What to work on:
In the entries below, which lines run from the one containing "left eye: (84, 168)" to the one containing "right hip: (9, 237)"? Copy exactly those lines, ends included, and no others.

Records to process:
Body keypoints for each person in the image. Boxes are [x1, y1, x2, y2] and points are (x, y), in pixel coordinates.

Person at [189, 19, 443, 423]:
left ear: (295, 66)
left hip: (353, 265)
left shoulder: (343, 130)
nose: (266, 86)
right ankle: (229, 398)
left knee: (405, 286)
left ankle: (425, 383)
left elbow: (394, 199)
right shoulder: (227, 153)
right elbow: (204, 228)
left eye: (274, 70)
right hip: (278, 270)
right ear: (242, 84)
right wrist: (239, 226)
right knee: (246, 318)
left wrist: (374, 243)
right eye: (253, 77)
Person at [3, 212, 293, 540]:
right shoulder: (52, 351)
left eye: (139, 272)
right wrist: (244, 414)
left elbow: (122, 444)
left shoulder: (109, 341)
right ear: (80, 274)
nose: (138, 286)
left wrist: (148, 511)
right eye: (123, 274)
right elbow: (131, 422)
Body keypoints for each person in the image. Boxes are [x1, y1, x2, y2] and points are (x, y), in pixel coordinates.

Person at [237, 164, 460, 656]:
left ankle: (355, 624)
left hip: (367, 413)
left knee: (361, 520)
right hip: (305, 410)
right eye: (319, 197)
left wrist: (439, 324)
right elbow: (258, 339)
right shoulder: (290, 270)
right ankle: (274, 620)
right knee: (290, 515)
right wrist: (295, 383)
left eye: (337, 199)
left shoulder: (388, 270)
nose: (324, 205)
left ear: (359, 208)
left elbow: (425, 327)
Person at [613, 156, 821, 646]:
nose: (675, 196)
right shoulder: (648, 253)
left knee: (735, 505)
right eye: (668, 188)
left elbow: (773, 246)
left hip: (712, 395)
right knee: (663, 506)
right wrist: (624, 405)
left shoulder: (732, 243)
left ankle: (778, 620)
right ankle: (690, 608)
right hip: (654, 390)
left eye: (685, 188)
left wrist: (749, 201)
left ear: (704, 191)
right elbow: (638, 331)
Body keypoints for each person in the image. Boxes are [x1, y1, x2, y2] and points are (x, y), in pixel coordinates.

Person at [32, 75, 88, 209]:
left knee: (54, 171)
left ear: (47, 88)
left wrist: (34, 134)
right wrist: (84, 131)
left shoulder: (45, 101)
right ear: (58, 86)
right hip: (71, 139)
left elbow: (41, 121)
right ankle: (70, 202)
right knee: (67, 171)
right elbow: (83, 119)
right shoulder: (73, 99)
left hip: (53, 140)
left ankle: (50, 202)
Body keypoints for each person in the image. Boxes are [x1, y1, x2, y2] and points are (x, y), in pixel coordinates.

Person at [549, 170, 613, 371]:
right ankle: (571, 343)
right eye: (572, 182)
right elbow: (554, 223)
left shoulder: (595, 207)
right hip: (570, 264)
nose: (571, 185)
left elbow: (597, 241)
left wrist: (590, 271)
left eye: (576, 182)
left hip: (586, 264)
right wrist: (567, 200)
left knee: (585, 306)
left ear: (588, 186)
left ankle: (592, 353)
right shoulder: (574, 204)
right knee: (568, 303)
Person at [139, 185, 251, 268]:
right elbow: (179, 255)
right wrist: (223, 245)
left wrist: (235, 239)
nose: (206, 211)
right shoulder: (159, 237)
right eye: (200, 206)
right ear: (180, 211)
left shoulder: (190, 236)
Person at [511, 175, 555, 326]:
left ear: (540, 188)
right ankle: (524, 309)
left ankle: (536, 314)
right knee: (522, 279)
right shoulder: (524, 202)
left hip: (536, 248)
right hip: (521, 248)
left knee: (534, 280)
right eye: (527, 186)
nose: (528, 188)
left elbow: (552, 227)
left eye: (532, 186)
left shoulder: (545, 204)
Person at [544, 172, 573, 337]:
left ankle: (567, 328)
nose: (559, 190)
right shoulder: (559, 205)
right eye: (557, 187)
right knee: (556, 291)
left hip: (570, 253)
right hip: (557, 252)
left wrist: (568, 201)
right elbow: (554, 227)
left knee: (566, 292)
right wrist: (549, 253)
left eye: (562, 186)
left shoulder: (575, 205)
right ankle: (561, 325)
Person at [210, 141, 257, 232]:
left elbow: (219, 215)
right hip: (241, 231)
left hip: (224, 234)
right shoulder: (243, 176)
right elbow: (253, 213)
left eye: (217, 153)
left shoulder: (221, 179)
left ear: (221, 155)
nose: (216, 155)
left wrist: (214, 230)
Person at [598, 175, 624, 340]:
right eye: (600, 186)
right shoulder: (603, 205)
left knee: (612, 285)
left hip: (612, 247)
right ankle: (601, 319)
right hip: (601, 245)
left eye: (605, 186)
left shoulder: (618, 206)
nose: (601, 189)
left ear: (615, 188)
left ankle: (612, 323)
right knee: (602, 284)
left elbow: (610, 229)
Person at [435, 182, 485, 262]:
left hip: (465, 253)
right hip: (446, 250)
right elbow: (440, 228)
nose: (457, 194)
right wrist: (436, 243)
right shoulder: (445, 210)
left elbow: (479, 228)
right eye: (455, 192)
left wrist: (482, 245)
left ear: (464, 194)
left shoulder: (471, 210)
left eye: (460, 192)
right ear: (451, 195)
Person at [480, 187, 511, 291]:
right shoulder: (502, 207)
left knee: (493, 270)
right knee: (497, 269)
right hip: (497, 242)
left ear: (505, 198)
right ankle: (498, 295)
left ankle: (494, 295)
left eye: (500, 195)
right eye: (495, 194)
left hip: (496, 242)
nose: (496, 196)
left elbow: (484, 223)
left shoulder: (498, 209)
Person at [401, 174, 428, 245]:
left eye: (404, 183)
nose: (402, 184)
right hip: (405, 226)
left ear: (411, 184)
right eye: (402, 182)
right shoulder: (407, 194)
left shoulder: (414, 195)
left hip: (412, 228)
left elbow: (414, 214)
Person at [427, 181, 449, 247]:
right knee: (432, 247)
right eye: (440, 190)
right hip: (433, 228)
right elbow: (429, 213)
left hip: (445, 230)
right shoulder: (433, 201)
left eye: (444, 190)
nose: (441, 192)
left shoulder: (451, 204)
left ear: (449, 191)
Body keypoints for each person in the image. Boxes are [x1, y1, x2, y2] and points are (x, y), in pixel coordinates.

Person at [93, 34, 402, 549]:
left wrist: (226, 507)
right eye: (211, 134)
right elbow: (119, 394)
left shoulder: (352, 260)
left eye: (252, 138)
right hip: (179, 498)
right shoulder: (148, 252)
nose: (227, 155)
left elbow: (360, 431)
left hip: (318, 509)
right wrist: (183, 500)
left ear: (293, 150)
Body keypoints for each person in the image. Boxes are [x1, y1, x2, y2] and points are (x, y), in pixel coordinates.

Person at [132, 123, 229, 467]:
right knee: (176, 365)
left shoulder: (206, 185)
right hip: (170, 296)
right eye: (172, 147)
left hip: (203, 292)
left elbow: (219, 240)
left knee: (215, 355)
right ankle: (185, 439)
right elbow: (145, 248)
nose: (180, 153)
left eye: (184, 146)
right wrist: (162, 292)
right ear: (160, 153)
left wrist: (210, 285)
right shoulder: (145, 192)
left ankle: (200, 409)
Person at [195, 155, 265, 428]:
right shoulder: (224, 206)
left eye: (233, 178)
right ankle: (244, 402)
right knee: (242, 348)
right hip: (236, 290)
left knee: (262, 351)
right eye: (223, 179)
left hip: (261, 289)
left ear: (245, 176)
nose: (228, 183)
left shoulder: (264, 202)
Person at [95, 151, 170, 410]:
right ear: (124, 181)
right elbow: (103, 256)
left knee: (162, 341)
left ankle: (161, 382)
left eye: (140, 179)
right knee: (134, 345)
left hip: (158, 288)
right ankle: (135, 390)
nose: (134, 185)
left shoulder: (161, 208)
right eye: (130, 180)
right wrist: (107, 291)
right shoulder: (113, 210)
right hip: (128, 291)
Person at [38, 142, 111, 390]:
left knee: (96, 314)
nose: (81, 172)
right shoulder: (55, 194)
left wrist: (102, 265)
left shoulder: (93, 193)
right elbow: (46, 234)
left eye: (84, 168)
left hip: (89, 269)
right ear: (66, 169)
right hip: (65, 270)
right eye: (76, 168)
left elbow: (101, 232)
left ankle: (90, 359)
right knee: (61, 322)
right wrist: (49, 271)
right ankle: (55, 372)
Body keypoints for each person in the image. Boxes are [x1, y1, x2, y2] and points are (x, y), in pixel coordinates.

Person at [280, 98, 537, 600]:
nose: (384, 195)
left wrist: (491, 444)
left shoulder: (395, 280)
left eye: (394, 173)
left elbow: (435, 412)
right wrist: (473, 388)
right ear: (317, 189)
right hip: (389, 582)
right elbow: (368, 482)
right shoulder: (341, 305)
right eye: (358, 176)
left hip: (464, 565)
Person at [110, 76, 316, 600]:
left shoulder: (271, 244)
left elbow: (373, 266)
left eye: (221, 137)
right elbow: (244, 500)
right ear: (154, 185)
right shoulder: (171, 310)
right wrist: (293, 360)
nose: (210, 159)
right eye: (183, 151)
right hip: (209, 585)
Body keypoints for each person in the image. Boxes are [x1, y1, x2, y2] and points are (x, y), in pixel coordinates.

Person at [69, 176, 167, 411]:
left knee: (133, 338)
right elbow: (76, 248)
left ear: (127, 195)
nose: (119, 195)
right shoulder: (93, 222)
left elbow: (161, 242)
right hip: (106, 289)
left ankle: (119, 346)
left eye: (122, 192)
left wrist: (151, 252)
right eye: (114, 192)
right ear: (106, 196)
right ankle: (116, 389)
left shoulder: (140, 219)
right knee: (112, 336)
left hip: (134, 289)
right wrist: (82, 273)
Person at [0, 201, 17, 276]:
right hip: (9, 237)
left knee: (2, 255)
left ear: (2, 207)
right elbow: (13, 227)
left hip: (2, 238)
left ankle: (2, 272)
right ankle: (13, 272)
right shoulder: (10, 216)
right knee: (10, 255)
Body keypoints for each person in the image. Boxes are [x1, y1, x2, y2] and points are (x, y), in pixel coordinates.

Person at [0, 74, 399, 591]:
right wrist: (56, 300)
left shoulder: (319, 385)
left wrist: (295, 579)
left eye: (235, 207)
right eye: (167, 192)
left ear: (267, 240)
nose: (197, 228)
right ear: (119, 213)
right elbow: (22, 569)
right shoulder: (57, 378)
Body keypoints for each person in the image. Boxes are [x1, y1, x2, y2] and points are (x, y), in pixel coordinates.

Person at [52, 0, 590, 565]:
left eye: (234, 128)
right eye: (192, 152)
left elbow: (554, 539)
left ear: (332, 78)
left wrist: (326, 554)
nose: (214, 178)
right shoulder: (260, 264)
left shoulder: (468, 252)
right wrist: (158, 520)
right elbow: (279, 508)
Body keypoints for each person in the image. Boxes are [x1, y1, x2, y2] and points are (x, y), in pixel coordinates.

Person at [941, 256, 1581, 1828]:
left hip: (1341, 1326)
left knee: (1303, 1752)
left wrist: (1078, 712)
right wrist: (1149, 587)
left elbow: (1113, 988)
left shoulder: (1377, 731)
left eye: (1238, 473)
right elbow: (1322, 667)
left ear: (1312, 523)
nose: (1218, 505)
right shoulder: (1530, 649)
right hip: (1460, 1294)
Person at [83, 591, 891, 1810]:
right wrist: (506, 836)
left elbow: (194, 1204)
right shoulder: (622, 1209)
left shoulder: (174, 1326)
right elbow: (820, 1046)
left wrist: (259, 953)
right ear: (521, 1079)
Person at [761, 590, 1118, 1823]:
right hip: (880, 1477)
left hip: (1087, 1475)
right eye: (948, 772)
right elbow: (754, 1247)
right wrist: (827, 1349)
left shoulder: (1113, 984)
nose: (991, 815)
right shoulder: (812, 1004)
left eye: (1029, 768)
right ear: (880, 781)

Solution to the problem:
left eye: (84, 168)
left hip: (89, 269)
right ear: (66, 169)
right hip: (65, 270)
right eye: (76, 168)
left elbow: (101, 232)
left ankle: (90, 359)
right knee: (61, 322)
right wrist: (49, 271)
right ankle: (55, 372)
Body keypoints for each person in the image. Boxes are [x1, y1, x2, y2] and points are (x, y), in pixel coordinates.

Person at [280, 98, 537, 600]:
nose: (384, 195)
left wrist: (491, 444)
left shoulder: (395, 280)
left eye: (394, 173)
left elbow: (435, 412)
right wrist: (473, 388)
right ear: (317, 189)
right hip: (389, 582)
right elbow: (368, 482)
right shoulder: (341, 305)
right eye: (358, 176)
left hip: (464, 565)
Person at [110, 76, 316, 600]:
left shoulder: (271, 244)
left elbow: (373, 266)
left eye: (221, 137)
right elbow: (244, 500)
right ear: (154, 185)
right shoulder: (171, 310)
right wrist: (293, 360)
nose: (210, 159)
right eye: (183, 151)
right hip: (209, 585)
Body keypoints for each person in the image. Boxes are [x1, y1, x2, y2] and points are (x, y), in pixel coordinates.

Person at [69, 176, 167, 411]:
left knee: (133, 338)
right elbow: (76, 248)
left ear: (127, 195)
nose: (119, 195)
right shoulder: (93, 222)
left elbow: (161, 242)
right hip: (106, 289)
left ankle: (119, 346)
left eye: (122, 192)
left wrist: (151, 252)
right eye: (114, 192)
right ear: (106, 196)
right ankle: (116, 389)
left shoulder: (140, 219)
right knee: (112, 336)
left hip: (134, 289)
right wrist: (82, 273)
Person at [0, 201, 17, 276]:
right hip: (9, 237)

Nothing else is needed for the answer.